IN THIS ERA of globalization and growing Internet use, attendance at broad-based automation tradeshows declines every year. So it’s not surprising that the concept of providing a “virtual” product exhibition hall on the web has been attempted more than once during this time.

One of the more successful companies doing it, DirectIndustry.com, has spent five years making its website the one to visit for this type of virtual industrial exhibition. Accessible in five languages, this B2B site presents a large collection of the industrial equipment and components available on the international market.

Now, DirectIndustry.com is launching a new version of its portal, which the company says boosts the depth of its product specifications, and increases its exhibitors. It adds that more than 300,000 pages have been enriched with new specifications, which is a seven-fold increase in information previously available. The company states that more than 2,000 new exhibitors worldwide have joined the portal during the past eight months.

DirectIndustry.com is aimed at industry professionals in purchasing, R&D, production, and maintenance.
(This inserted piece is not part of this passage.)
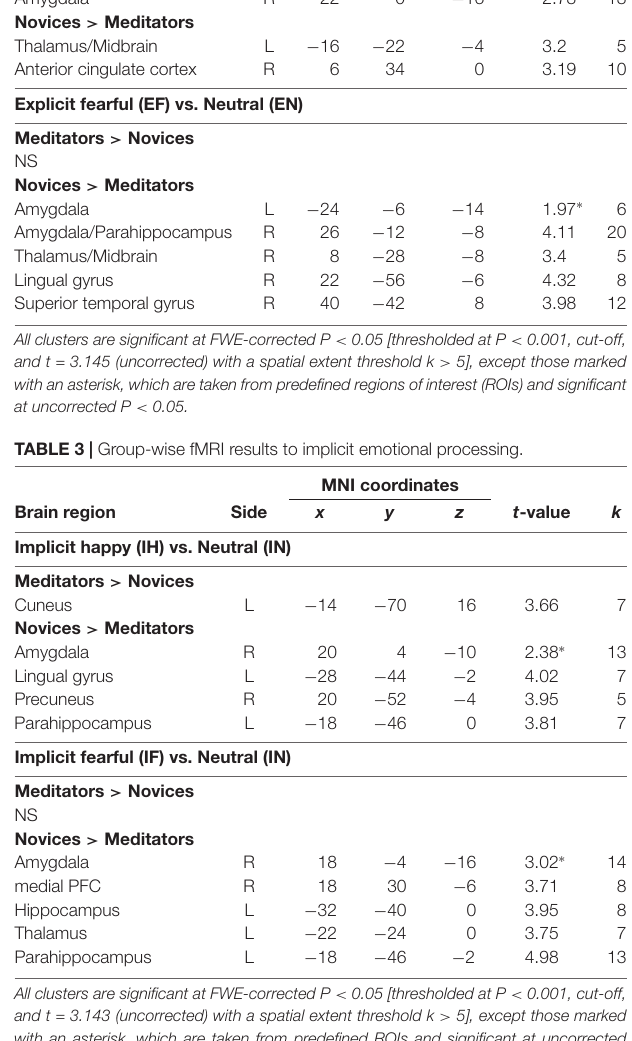
interaction of group × emotion only under the explicit condition TABLE 2 | Group-wise fMRI results to explicit emotional processing. MNI coordinates Brain regions t -value k analyses indicated that the emotion effect in the amygdala had opposite directions depending on the factor of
The company says it offers an accurate, up-to-date source of information, wherever the visitor is located. For example, three tools on the website are designed to help visitors find the product or company they want to explore quickly and easily.

“We’ve worked hard to establish a detailed list of equipment categories and sub-categories, a powerful keyword search engine, and a comprehensive, alphabetical list of manufacturers and suppliers,” says Corentin Thiercelin, DirectIndustry’s CEO. For each company exhibiting on the site, a visitor can view a comprehensive product list, access its website, and/or request documentation or a quotation.

“DirectIndustry.com is an industrial portal designed by engineers for engineers, so we’re always looking for new ways to improve the site by anticipating their needs,” adds Thiercelin.

This new initiative places detailed product information at the heart of the research process, “as requested by our visitors,” adds Thiercelin. “With 5,500 manufacturers exhibiting more than 70,000 products, the challenge was to add more specification without impacting the site’s overall ergonomics. We think we have the right balance.”

To safeguard its ergonomic navigation, the site’s fundamentals remain largely unchanged, but provide more product specification information at the point of visitor interest. The company believes this will enable visitors to send more targeted requests, and allow manufacturers to reply rapidly and effectively.

“To meet the challenge of updating increased content, we’ve reinforced our technical team,” says Thiercelin. “In collaboration with exhibitors, the team will cover the major new technological and product developments across all industrial sectors to constantly enrich the site.”

Asked what he believes makes the search experience at DirectIndustry.com better, Thiercelin argues that it has a lot to do with keeping the site fast and intuitive. “If you search our site by keyword, for example ‘infrared sensor,’ you’ll get a list of product images in order of keyword relevance,” he says. “Do the same on other industrial portals, and you’ll get a text-only list of companies in alphabetical order. That makes no sense.” Thiercelin also maintains that other sites mix in distributors and resellers with manufacturers, so you really don’t know whose products you’re viewing.

Prior to this new initiative, the site launched a keyword searchable PDF library with more than 3,000 PDFs (comprising more than 90,000 searchable pages of technical data) on the premise that engineers rarely want to look at an entire catalog. “You can keyword search a dense, 400-page catalog and find the right page or pages in seconds,” says Thiercelin.

Thiercelin vows to keep the site focused on the products. “We won’t clog the site with local phone numbers, pricing information, pop-ups, promotions, etc.,” he says. “Of course, none of this would mean anything if the vast content wasn’t kept up to date. Keeping it so remains the ongoing priority of our technical team.”